▸ SELECTION
•••••

SHANTANU & NIKHIL-THE RESURGENCE

The designer duo of Shantanu and Nikhil celebrated their collection an ‘ode to hope’ and hence titled it ‘The Resurgence’. Loved the metallic teal gown and the vibrant red lehenga-choli with tonal embroidery and the wrap deftly tucked in a gold belt. Shantanu and Nikhil explains their collection – “Much like the intricately carved pillars of age old values, the collection reinterprets our classics & brings back the opulence of our journey, almost like a re-incarnated phoenix.” The look was loaded with opulence.

 

MANISH MALHOTRA-MUGHAL ERA REGALIA

Manish Malhotra took to black and white while filming his creations that had its roots in the Mughal era. Kalidar kurtas, ghararas and Izar Salwars dominated the women’s range and for men Manish created Angrakhas, jamas and heavy shawls in muslin, velvets and cotton silks. The designer highlighted that, “These vintage textiles are over a century old and discern one with its unparalleled finesse. It comprises accent borders that are zari-woven in original gold and silver.” The collection indeed revisited old-world regalia in its most luxurious avatar.

 

 

FALGUNI SHANE PEACOCK-SPECTACLE PRIVE

Falguni and Shane Peacock presented a short film that showed us what goes into the making of their couture collection. It was indeed awe inspiring. The collection consisted of bridal wear in pastel tones with patchwork and tonal embroidery. Loved the dramatic white lehenga with faux-fur trims paired with a sensually cut choli with frilly sleeves.

 

 

KUNAL RAWAL-HIDE AND SEEK

Designer Kunal Rawal showcased a menswear collection where the silhouettes were form-fitting and lean. Mock layering, tone on tone embellishment and hint of deconstruction made Kunal’s collection extraordinary and for men with a discerning style. He stated, “Continuing our tryst with the richest form of embroideries like french knots, we have created patterns that rise up to form a three dimensional visual illuminated with highlights that are ideal for every man’s festive needs.”

•••••

▸ SUPPLIED INFORMATION
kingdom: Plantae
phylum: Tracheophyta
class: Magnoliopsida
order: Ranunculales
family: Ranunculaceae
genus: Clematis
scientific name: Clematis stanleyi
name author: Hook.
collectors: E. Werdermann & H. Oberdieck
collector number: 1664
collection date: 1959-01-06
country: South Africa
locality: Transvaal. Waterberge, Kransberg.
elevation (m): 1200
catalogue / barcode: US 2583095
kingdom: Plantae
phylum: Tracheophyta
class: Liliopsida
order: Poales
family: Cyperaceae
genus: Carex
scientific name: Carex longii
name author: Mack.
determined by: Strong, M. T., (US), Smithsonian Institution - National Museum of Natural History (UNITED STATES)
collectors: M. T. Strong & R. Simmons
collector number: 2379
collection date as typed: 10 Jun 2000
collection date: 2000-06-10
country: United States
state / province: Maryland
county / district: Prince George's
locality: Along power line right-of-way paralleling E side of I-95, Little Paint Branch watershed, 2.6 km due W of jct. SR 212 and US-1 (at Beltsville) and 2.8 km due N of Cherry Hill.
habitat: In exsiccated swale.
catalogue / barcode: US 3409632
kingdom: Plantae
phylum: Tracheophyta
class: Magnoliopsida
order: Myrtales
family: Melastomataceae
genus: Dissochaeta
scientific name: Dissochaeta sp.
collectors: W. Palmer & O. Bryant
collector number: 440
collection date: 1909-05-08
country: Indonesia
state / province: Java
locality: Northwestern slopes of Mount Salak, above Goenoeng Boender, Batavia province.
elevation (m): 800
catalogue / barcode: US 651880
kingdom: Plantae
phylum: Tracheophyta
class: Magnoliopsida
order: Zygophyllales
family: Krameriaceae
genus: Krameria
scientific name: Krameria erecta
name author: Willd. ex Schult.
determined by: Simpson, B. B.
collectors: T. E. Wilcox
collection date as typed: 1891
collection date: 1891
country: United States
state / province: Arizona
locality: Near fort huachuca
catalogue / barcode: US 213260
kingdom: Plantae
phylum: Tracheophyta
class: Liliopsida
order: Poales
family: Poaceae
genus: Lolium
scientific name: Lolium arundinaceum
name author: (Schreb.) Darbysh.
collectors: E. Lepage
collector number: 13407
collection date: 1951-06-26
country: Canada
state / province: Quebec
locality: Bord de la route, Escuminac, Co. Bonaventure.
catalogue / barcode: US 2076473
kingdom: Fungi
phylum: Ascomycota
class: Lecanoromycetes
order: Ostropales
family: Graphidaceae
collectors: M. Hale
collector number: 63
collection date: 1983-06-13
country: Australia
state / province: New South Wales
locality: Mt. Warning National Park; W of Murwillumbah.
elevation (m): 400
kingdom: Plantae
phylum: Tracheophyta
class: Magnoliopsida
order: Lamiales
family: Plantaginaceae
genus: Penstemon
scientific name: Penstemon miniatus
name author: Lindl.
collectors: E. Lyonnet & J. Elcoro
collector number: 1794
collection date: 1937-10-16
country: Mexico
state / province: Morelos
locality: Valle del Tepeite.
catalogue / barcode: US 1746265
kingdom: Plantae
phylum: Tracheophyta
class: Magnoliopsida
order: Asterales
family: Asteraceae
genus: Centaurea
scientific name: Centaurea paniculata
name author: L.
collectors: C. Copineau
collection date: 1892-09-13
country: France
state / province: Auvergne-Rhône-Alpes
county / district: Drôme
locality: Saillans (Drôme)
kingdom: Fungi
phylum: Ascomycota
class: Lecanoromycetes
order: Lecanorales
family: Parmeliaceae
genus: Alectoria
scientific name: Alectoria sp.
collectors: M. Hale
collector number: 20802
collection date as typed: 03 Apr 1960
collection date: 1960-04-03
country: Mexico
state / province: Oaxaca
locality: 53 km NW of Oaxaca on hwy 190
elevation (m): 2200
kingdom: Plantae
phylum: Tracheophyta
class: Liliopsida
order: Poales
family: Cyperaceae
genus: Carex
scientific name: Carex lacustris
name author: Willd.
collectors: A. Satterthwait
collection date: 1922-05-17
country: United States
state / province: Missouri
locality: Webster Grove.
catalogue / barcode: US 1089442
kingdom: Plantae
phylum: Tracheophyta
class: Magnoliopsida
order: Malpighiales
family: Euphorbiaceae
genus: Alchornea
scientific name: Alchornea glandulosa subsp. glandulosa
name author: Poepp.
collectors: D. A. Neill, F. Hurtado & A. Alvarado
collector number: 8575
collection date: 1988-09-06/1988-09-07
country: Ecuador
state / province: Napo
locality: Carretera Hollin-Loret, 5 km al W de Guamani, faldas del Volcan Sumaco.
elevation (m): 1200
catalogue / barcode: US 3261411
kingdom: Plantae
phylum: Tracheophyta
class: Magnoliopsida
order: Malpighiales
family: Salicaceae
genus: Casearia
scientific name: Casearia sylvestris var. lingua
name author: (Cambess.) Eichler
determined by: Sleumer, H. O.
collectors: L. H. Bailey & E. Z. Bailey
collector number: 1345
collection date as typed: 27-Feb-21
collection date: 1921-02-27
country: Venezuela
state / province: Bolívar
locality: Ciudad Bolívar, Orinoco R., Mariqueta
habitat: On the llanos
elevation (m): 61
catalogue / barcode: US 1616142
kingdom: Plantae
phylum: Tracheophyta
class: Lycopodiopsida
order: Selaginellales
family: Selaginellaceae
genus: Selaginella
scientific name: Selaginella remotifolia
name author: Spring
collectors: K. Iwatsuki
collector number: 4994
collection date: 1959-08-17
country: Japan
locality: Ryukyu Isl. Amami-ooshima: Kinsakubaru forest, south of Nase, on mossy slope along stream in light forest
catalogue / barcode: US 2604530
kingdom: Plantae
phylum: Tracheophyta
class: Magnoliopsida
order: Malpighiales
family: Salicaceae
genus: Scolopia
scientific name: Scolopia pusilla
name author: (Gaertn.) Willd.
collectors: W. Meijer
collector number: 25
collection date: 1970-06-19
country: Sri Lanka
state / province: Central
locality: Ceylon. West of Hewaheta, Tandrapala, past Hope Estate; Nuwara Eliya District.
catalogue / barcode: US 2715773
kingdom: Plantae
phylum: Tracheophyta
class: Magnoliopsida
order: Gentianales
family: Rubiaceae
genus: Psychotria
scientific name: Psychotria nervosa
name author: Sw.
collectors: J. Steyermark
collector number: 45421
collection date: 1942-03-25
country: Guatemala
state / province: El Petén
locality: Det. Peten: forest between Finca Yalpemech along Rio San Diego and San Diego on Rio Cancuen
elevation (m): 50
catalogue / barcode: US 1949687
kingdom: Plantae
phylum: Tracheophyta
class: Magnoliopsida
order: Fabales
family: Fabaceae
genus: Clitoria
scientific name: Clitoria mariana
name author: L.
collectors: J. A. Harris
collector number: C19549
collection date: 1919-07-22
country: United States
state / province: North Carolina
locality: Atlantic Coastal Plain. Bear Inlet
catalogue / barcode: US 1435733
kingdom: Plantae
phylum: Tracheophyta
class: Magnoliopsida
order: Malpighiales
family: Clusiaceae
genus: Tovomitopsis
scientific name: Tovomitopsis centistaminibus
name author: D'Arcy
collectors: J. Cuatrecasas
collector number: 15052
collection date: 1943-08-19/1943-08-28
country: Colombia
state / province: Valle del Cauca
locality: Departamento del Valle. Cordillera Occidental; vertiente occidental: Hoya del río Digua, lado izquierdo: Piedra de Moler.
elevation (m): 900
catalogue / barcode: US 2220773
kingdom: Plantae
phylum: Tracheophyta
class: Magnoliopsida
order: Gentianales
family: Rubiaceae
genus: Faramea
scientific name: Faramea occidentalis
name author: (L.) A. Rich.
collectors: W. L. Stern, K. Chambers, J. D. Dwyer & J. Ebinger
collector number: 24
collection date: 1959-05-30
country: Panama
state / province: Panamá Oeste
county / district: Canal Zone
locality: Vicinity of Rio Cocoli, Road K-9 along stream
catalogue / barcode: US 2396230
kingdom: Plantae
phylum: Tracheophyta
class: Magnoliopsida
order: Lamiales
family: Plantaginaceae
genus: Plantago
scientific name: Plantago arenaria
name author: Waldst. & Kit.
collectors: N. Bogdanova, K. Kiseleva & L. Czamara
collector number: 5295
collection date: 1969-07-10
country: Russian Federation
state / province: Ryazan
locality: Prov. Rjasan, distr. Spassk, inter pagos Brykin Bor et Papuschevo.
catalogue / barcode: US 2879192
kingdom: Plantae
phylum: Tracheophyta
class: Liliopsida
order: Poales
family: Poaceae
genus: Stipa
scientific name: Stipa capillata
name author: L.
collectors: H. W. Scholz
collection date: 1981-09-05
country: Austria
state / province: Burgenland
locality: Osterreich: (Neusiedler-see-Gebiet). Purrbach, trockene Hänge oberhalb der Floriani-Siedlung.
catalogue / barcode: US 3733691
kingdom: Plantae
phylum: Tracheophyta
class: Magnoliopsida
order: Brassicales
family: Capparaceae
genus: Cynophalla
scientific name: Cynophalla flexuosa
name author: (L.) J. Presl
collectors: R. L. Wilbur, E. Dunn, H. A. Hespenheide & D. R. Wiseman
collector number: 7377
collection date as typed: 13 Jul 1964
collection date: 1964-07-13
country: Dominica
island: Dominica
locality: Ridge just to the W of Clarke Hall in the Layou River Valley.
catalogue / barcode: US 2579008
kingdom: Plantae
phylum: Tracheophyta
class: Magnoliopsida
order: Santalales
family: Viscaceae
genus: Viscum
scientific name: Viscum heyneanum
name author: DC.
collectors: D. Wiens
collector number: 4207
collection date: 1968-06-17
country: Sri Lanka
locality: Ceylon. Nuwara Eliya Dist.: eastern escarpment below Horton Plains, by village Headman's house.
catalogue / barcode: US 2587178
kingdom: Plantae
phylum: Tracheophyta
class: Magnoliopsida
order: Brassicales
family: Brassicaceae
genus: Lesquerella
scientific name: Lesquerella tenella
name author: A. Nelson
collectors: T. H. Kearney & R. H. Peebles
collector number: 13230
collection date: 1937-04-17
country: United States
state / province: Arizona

•••••

▸ SET OF TASKS
1/ Answer these questions from the text on the designer collections:
(a) What title did Shantanu and Nikhil give their collection?
(b) Which two colors did Manish Malhotra use when filming his creations?
(c) What kind of trims did the white lehenga from Falguni and Shane Peacock have?
2/ Write out the part of the text on the designer collections that falls between "FALGUNI SHANE PEACOCK-SPECTACLE" and "with frilly sleeves.", inclusive.

▸ EXPECTED RESPONSES
1/
(a) The Resurgence
(b) Black and white
(c) Faux-fur trims

2/
FALGUNI SHANE PEACOCK-SPECTACLE PRIVE

Falguni and Shane Peacock presented a short film that showed us what goes into the making of their couture collection. It was indeed awe inspiring. The collection consisted of bridal wear in pastel tones with patchwork and tonal embroidery. Loved the dramatic white lehenga with faux-fur trims paired with a sensually cut choli with frilly sleeves.